Look for the word "실행시키면" in the data below, and copy every line that holds it.
** DATA RECORDS follows **
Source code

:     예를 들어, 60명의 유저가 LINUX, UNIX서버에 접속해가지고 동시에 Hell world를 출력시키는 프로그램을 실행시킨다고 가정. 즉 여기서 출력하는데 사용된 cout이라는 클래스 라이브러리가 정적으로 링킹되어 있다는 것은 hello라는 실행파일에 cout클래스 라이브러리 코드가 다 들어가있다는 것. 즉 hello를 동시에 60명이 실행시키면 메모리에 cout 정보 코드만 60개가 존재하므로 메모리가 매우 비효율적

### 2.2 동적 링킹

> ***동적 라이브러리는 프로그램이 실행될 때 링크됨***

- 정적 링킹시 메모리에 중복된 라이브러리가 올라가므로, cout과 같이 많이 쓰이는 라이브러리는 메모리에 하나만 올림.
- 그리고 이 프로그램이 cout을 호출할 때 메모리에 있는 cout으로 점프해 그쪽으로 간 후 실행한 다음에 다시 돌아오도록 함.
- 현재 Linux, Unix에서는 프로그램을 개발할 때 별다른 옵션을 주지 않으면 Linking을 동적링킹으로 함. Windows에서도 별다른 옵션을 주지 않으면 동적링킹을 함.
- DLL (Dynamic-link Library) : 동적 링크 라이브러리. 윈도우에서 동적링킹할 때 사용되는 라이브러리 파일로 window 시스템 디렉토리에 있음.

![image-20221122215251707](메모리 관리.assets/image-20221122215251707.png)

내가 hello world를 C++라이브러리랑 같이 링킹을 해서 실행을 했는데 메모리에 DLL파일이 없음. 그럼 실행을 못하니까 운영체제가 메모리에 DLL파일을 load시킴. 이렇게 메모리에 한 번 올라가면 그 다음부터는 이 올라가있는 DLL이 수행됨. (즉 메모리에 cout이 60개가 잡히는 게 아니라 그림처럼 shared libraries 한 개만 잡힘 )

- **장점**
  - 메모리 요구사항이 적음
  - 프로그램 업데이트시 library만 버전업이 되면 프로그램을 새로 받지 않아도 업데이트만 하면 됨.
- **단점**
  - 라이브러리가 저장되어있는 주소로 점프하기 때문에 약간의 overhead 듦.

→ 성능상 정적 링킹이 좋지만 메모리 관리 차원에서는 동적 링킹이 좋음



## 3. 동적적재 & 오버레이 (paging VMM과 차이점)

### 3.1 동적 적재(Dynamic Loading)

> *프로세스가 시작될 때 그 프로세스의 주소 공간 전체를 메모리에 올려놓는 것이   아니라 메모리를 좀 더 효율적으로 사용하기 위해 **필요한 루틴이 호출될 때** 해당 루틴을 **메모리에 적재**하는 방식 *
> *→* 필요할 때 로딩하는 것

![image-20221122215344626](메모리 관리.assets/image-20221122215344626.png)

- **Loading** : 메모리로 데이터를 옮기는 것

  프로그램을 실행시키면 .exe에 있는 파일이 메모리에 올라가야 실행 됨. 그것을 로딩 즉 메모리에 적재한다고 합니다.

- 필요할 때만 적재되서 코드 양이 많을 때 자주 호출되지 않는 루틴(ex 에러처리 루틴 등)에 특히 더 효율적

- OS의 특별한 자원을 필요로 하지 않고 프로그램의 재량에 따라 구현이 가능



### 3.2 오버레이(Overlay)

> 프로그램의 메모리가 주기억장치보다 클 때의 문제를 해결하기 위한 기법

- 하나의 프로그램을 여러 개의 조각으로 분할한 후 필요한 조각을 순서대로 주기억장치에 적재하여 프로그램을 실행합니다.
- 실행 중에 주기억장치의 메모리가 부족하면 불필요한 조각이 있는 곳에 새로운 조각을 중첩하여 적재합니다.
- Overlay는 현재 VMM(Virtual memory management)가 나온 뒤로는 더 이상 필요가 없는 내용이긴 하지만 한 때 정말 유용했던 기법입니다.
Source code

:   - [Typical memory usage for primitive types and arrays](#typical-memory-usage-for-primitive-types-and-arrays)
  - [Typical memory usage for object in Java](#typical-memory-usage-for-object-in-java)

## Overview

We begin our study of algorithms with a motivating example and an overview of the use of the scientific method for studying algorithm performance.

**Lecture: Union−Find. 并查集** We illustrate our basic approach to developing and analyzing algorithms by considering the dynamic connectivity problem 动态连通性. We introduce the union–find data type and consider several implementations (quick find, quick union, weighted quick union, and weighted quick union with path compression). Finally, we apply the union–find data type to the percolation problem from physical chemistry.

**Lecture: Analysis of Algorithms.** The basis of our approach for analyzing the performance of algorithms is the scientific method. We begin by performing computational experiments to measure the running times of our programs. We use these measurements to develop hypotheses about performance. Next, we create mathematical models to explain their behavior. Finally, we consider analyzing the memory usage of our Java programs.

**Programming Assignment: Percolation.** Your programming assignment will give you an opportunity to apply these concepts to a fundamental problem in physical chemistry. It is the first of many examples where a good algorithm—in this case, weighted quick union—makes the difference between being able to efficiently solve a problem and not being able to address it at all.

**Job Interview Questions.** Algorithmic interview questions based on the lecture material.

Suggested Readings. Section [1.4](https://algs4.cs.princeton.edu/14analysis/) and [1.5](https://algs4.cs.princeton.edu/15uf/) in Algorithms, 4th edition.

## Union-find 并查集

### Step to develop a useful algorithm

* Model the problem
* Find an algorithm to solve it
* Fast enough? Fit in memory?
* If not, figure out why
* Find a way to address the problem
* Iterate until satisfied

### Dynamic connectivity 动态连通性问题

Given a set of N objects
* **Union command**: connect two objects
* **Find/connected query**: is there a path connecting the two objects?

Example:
** End of DATA RECORDS **
→ EXERCISE OUTPUT:
:     예를 들어, 60명의 유저가 LINUX, UNIX서버에 접속해가지고 동시에 Hell world를 출력시키는 프로그램을 실행시킨다고 가정. 즉 여기서 출력하는데 사용된 cout이라는 클래스 라이브러리가 정적으로 링킹되어 있다는 것은 hello라는 실행파일에 cout클래스 라이브러리 코드가 다 들어가있다는 것. 즉 hello를 동시에 60명이 실행시키면 메모리에 cout 정보 코드만 60개가 존재하므로 메모리가 매우 비효율적
  프로그램을 실행시키면 .exe에 있는 파일이 메모리에 올라가야 실행 됨. 그것을 로딩 즉 메모리에 적재한다고 합니다.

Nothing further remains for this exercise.